Start Page text

In another development Sunday, Iraq's interim leader called for an immediate mobilization of the old Iraqi army to help the harried Americans.

The United States would "speed the process of relieving the burden on its troops" by recalling the disbanded Iraqi military, said Iyad Allawi, current president of the Iraqi Governing Council. The idea got a cool reception from Baghdad's U.S.-led occupation authorities.

"I don't think there's a vast swath of people out there who want to serve in the Iraqi army," said a well-placed official of the occupation authority, speaking on condition of anonymity. The Americans are slowly rebuilding a new Iraqi army, having trained only a 700-man battalion thus far.

Late Saturday, attackers killed two U.S. soldiers and wounded a third in a clash outside the northern city of Kirkuk. The deaths in Kirkuk and Fallujah brought to 104 the number of Americans killed by hostile fire since President Bush declared an end to major combat May 1. A total of 339 Americans have died since the March 20 invasion of Iraq, 218 of them in combat.

In the attack near Kirkuk, 160 miles north of Baghdad, an American mounted patrol was ambushed by rocket-propelled grenades and small-arms fire, said Maj. Josslyn Aberle, 4th Infantry Division spokeswoman.

Early Sunday, about 30 miles west of that attack, U.S. troops were hit with grenades and small-arms fire near Hawija and killed three Iraqis when they returned fire, the 4th Infantry Division said.

The command reported 15 attacks on forces of the U.S.-led coalition in the 24 hours that ended at midday Sunday, down from a recent average of 22 a day. Most occur in the "Sunni Triangle," a Sunni Muslim-dominated area stretching from the west of Baghdad to the north. The area was a strong base of support for Saddam Hussein's Baath Party regime.

American officials blame the insurgency largely on die-hard Baathists, but many here believe other Iraqis resentful of the U.S. military presence have joined in the hit-run attacks.

In an opinion-page piece in Sunday's New York Times newspaper, Allawi, head of the 25-member Governing Council for October, said the decision by U.S. occupation officials to dissolve the 400,000-man Iraqi army after the war's end in April produced a "security vacuum that let criminals, die-hards of the former regime and international terrorists flourish."

End Page text
Start Stored data

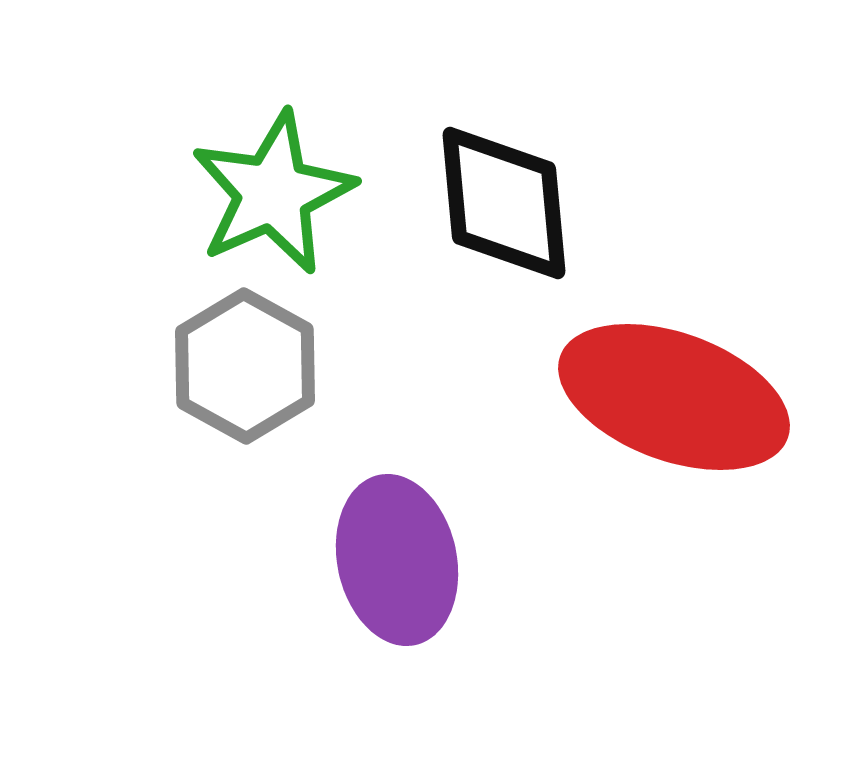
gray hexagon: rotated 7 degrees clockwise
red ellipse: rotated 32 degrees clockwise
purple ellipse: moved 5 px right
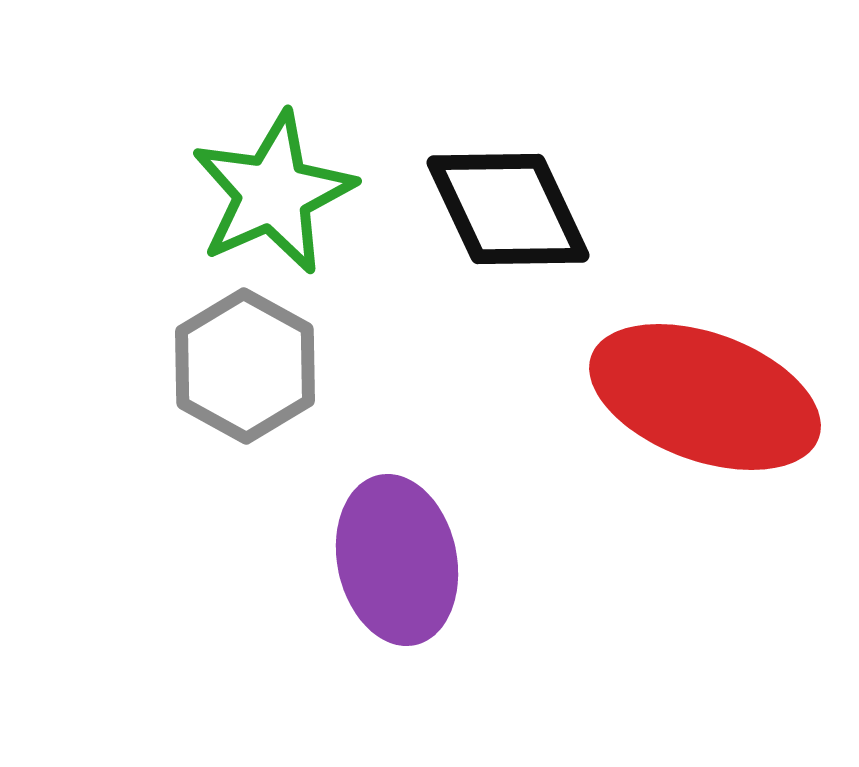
black diamond: moved 4 px right, 6 px down; rotated 20 degrees counterclockwise
red ellipse: moved 31 px right
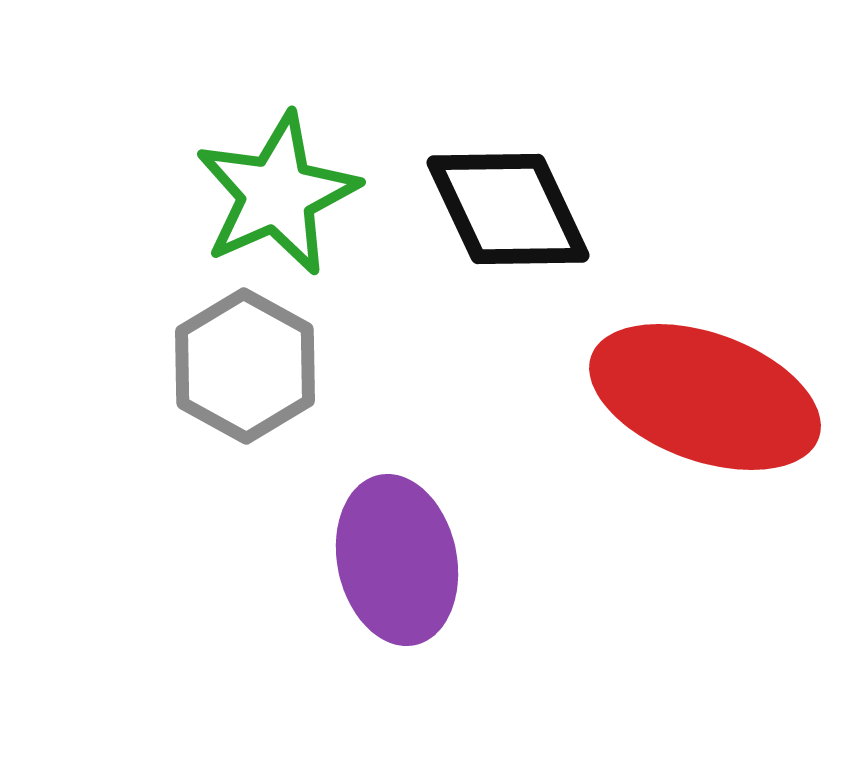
green star: moved 4 px right, 1 px down
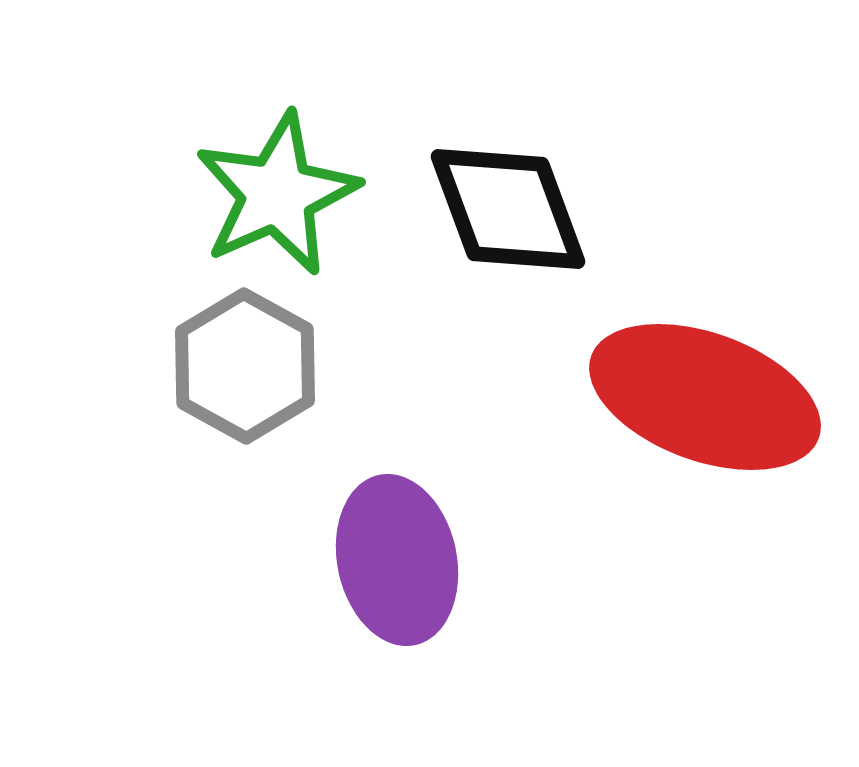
black diamond: rotated 5 degrees clockwise
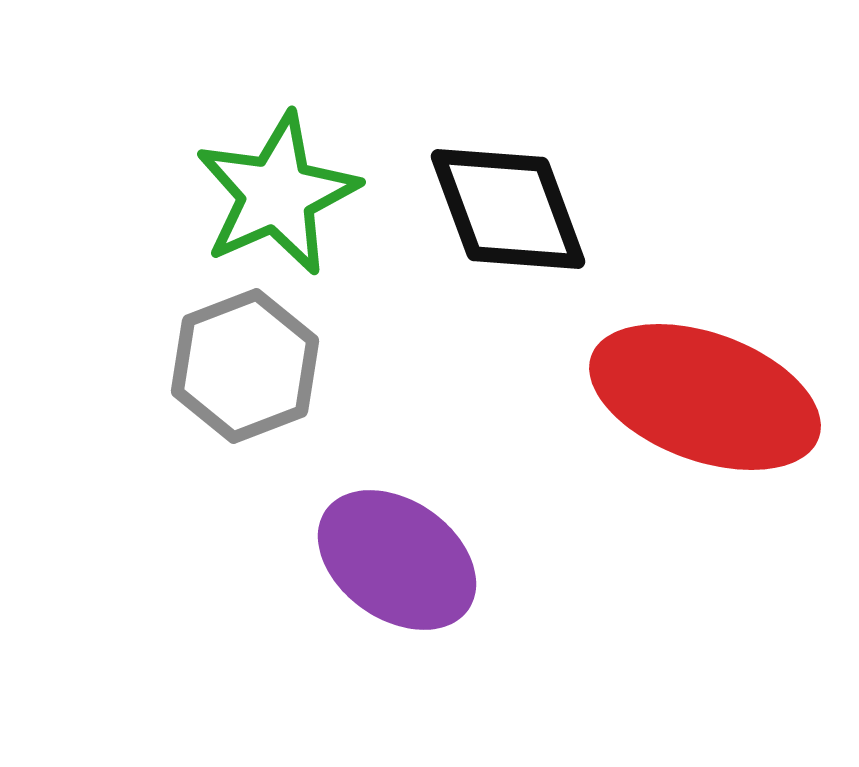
gray hexagon: rotated 10 degrees clockwise
purple ellipse: rotated 43 degrees counterclockwise
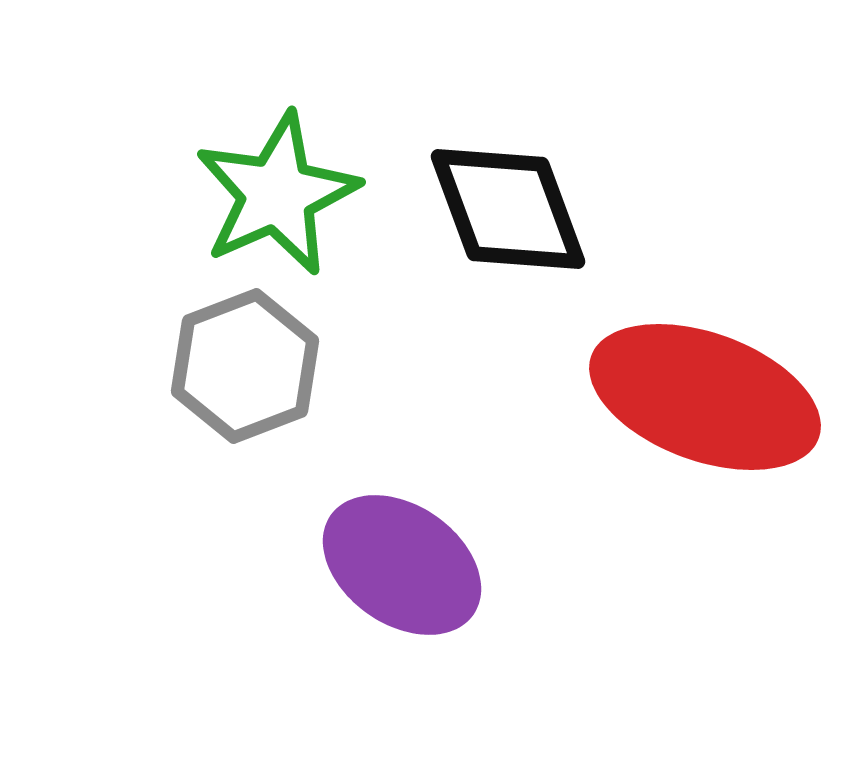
purple ellipse: moved 5 px right, 5 px down
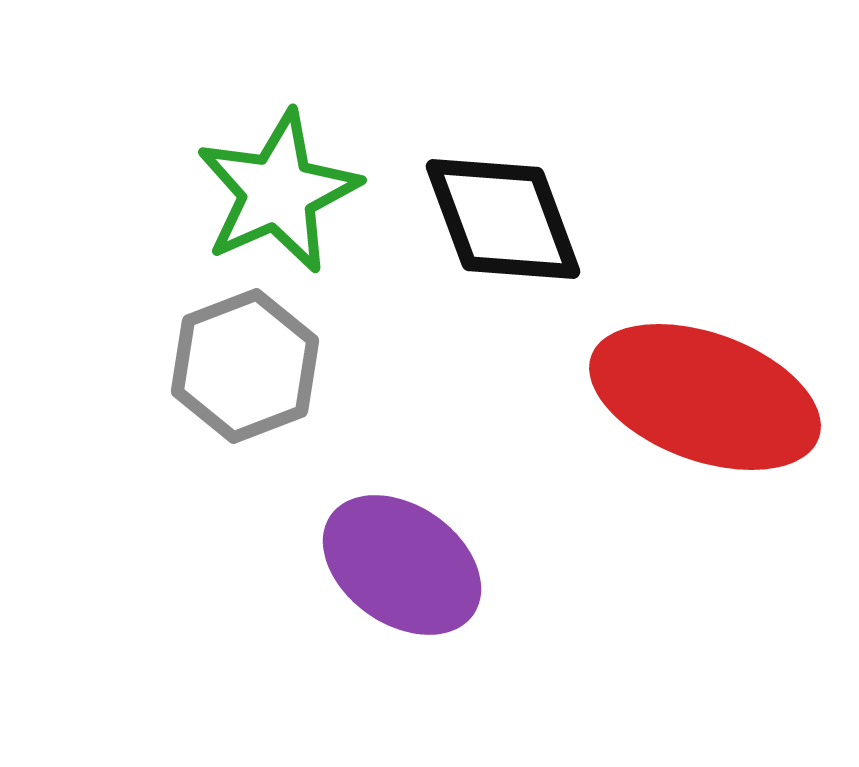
green star: moved 1 px right, 2 px up
black diamond: moved 5 px left, 10 px down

End Stored data

**Prompt:**
Answer these questions from the Iraq news report above.
(a) How many men are in the battalion of the new Iraqi army that the Americans have trained so far?
(b) How many attacks on coalition forces did the command report in the 24 hours that ended at midday Sunday?
(c) According to Allawi's opinion piece, how large was the Iraqi army that U.S. occupation officials dissolved?

**Answer to the problem:**
(a) 700 men.
(b) 15 attacks.
(c) 400,000 men.